» **Given instruction 1**
Return every line of the listing that contains the string "catalogue", treating uppercase and lowercase as different.

The anode is the electrode where oxidation occurs. Oxidation is the process of losing electrons, which means the anode releases electrons into the external circuit. In a galvanic cell (like a battery), the anode is the negative terminal because it is the source of electrons. However, in an electrolytic cell, the anode is the positive terminal because it attracts anions (negative ions) from the electrolyte. 

Examples of Anode 

  • Galvanic Cell: In a zinc-copper galvanic cell, the zinc electrode serves as the anode. Zinc loses electrons and undergoes oxidation, forming zinc ions (Zn²⁺). 
  • Electrolysis of Water: In the electrolysis of water, the anode is made of an inert material like platinum or graphite. At the anode, water molecules undergo oxidation, leading to the production of oxygen gas. 
  • Electroplating: In copper electroplating, the copper plate being used as the source of copper atoms is the anode. Copper atoms lose electrons and go into the solution as Cu²⁺ ions. 

What is Cathode? 

The cathode is the electrode where reduction occurs. Reduction is the process of gaining electrons, meaning the cathode receives electrons from the external circuit. In a galvanic cell, the cathode is the positive terminal because it receives electrons. In an electrolytic cell, the cathode is the negative terminal because it attracts cations (positive ions) from the electrolyte.

» **Data for this task**
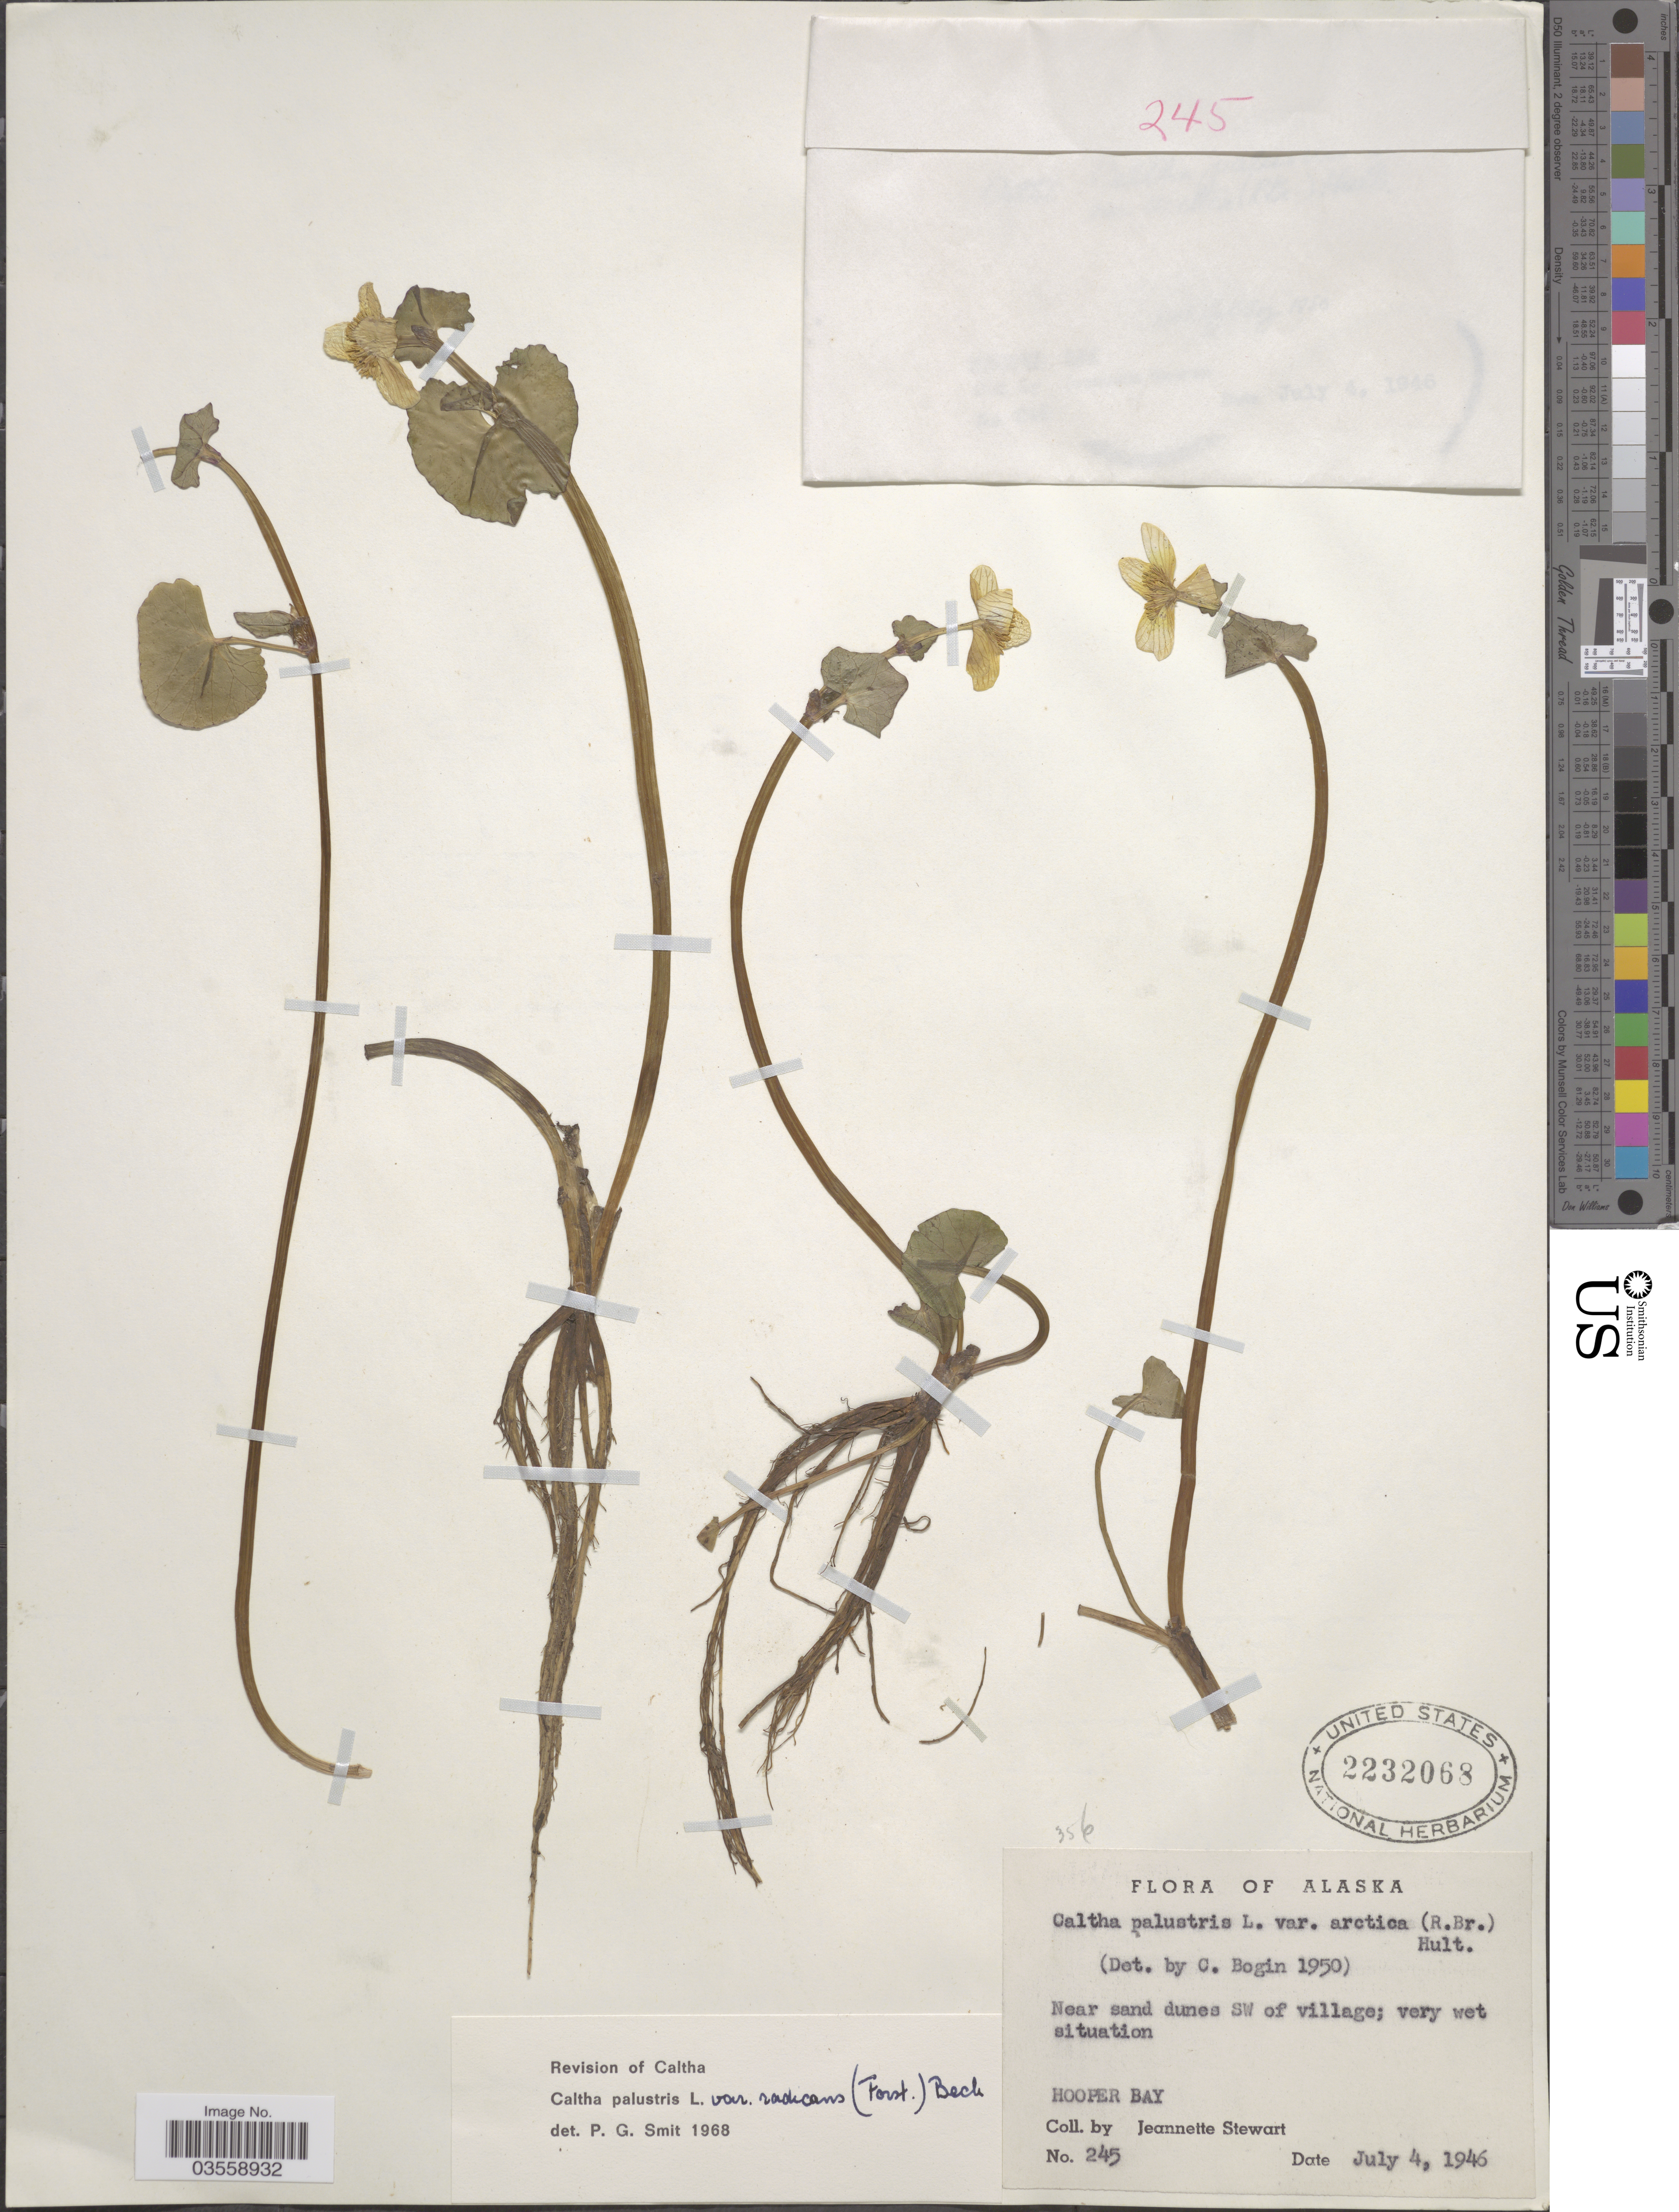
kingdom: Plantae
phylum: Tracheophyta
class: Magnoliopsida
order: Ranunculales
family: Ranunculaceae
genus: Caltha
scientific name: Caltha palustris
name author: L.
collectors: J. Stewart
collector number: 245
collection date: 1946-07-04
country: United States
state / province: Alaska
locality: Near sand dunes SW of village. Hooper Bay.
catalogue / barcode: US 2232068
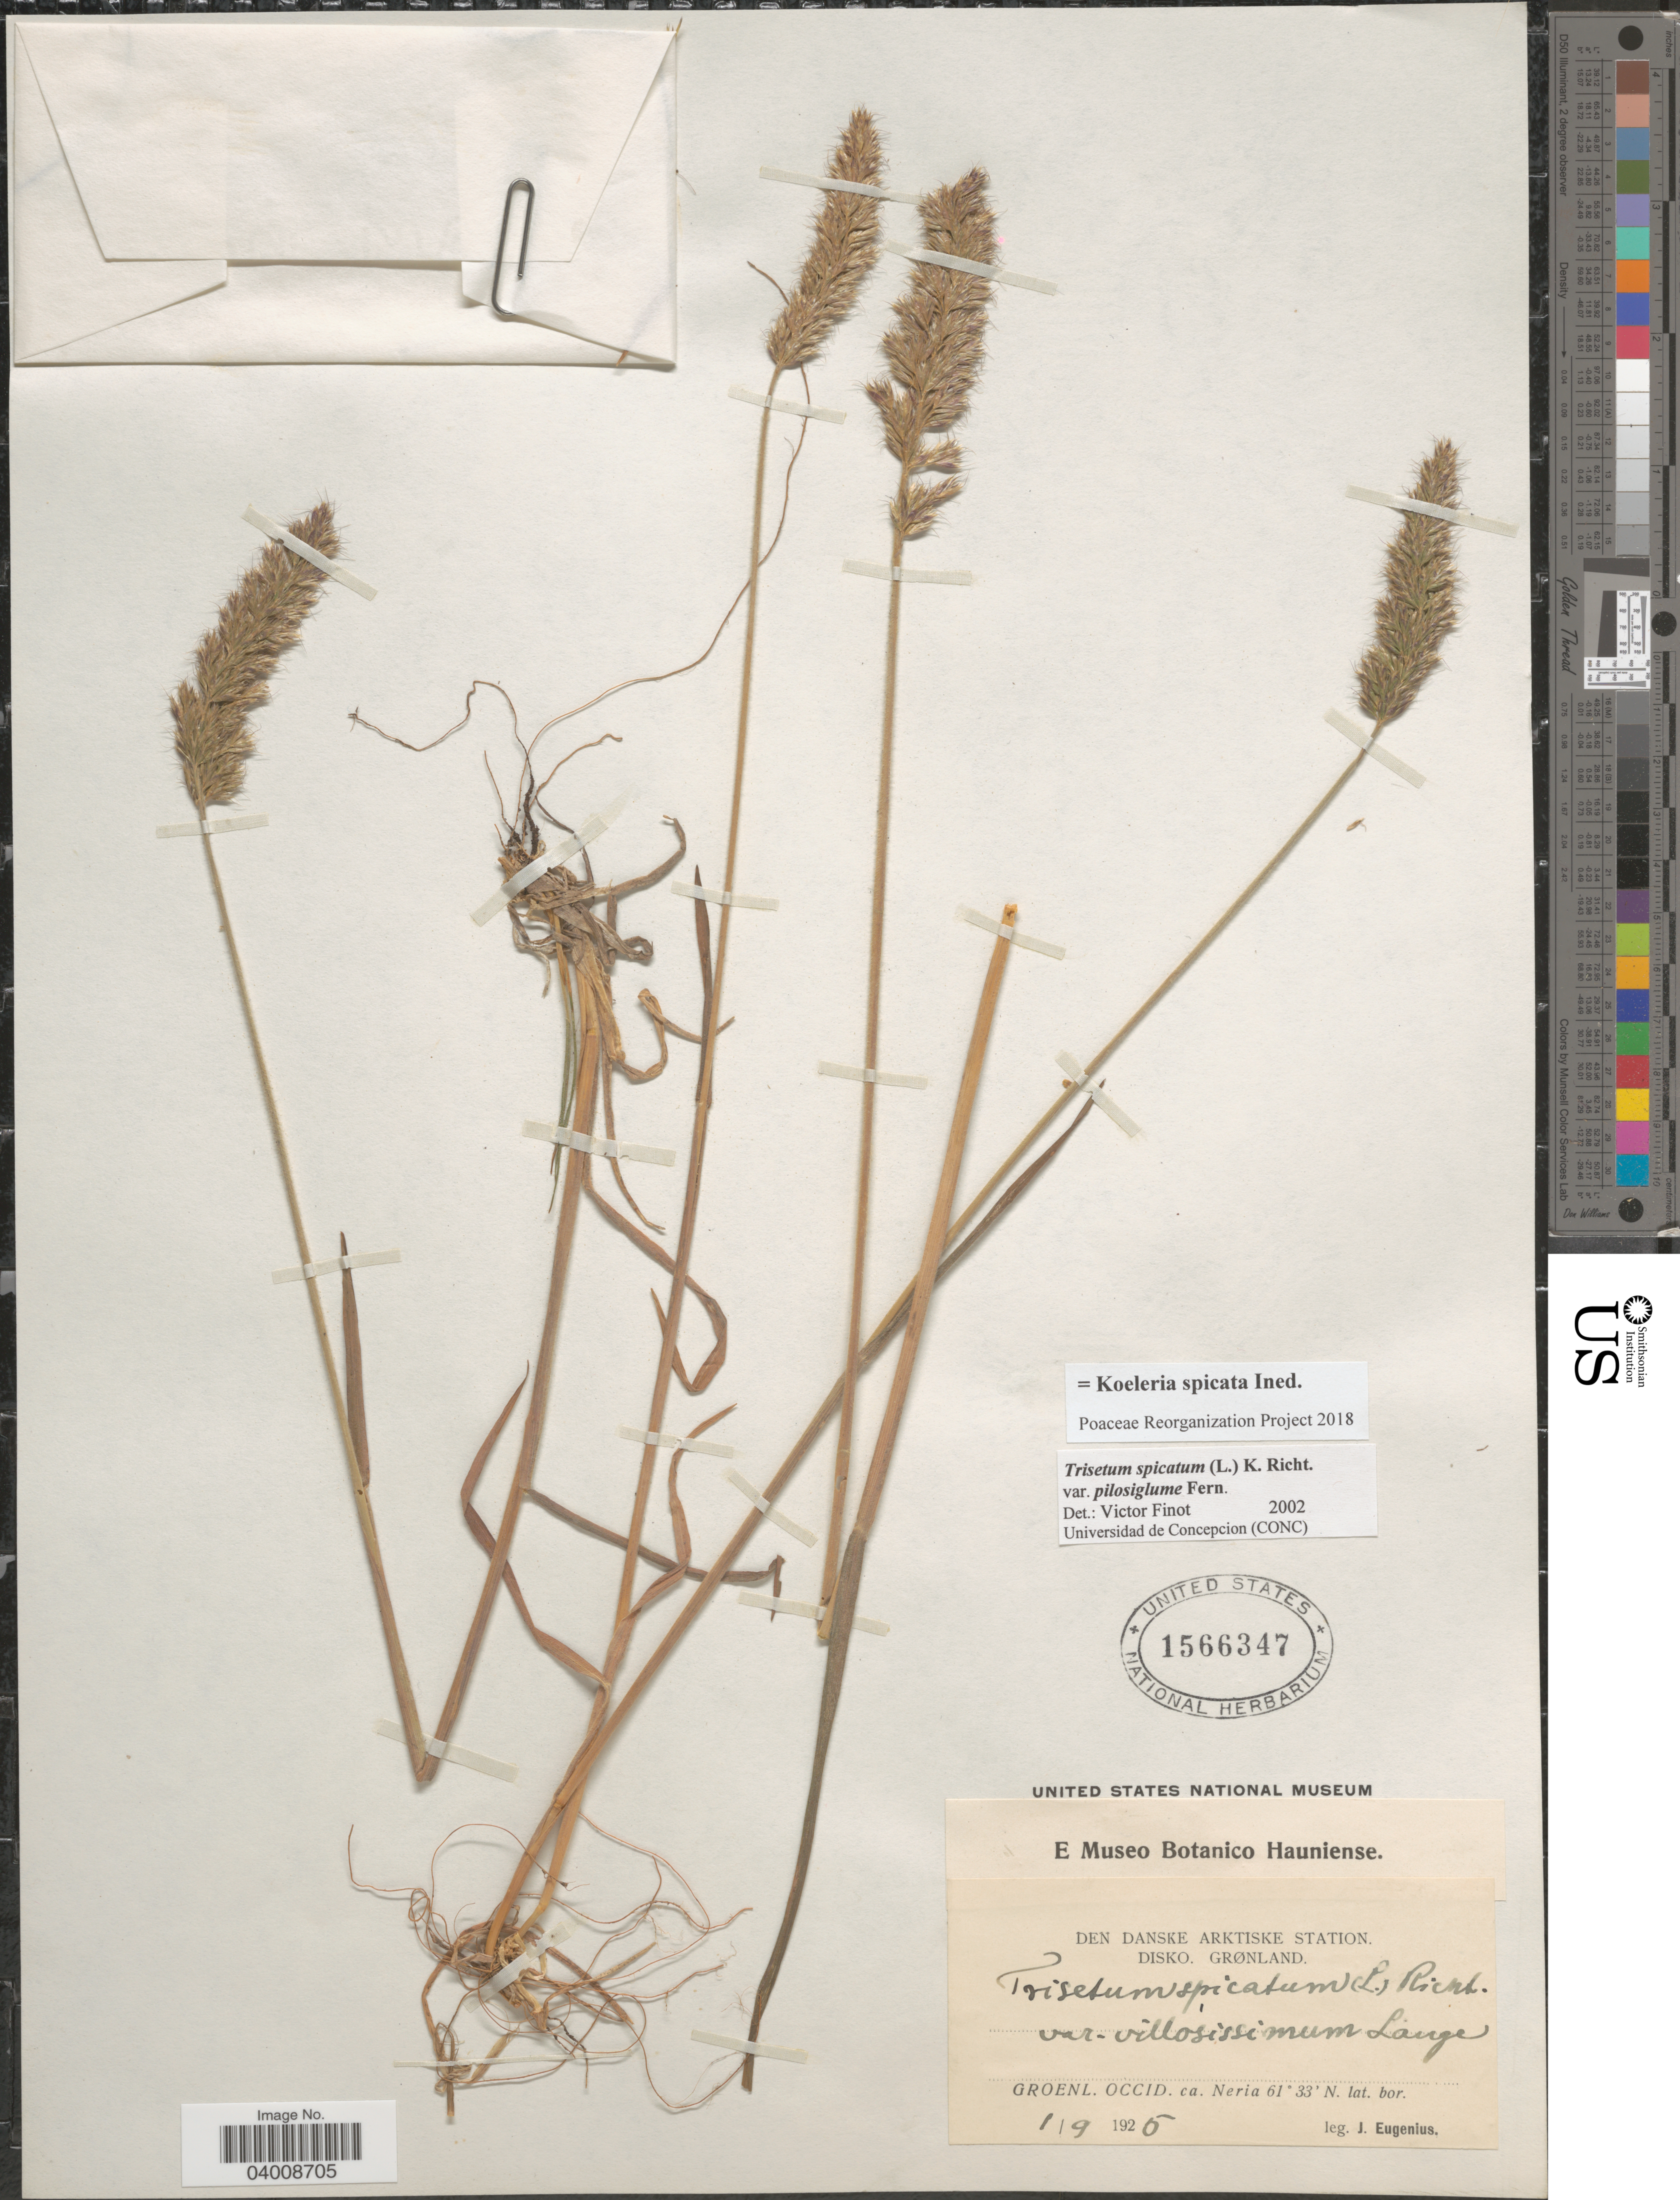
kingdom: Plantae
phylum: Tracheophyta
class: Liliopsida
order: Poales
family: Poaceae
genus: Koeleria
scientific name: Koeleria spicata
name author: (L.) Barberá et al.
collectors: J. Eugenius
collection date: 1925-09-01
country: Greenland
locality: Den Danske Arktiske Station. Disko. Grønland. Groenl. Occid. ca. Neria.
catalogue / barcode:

» **Given instruction 2**
In the passage on anodes and cathodes, which electrode serves as the anode in a zinc-copper galvanic cell?

» **Result 1**
catalogue / barcode: US 2232068
catalogue / barcode:

» **Result 2**
The zinc electrode.